The problem could be rectified to an extent after the Central Statistics Office comes out with a supply use table (SUT). However, there is a lag of release in this table. The office has released SUT till 2014-15 and the work on 2014-15 is under progress.
“Once the flow of SUT annually becomes more stable, it may be possible for somebody to look at it more carefully and work out a mechanism of incorporating that understanding into the current computation as well,” said Anant.
At the moment, it is the last piece of information in the national accounts puzzle, he said, adding the reason why SUT takes so long to compute is that disaggregated information on which they are based comes after a lag.

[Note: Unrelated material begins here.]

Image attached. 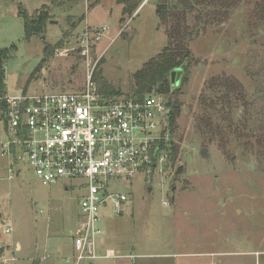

SUTs are like the input-output matrix but cover more data than the latter. These would cover both services and manufacturing, unlike the input-output matrix, which covers only factory production. The supply table describes the supply of goods and services, which are either produced in the domestic industry or imported. The use table shows where and how goods and services are used in the economy.
However, SUTs could be used for annual accounts and not for quarterly numbers, former chief statistician Pronab Sen said.
He said it is foolhardy to use SUTs for quarterly estimates even as some countries such as Australia and Canada do so.
In quarterly data, it is important not to hide discrepancies, he said.
Discrepancies have been on the rise and their growth contributed to one-fifth of the gross domestic product expansion in the second quarter of the current financial year against 13 per cent in the previous quarter.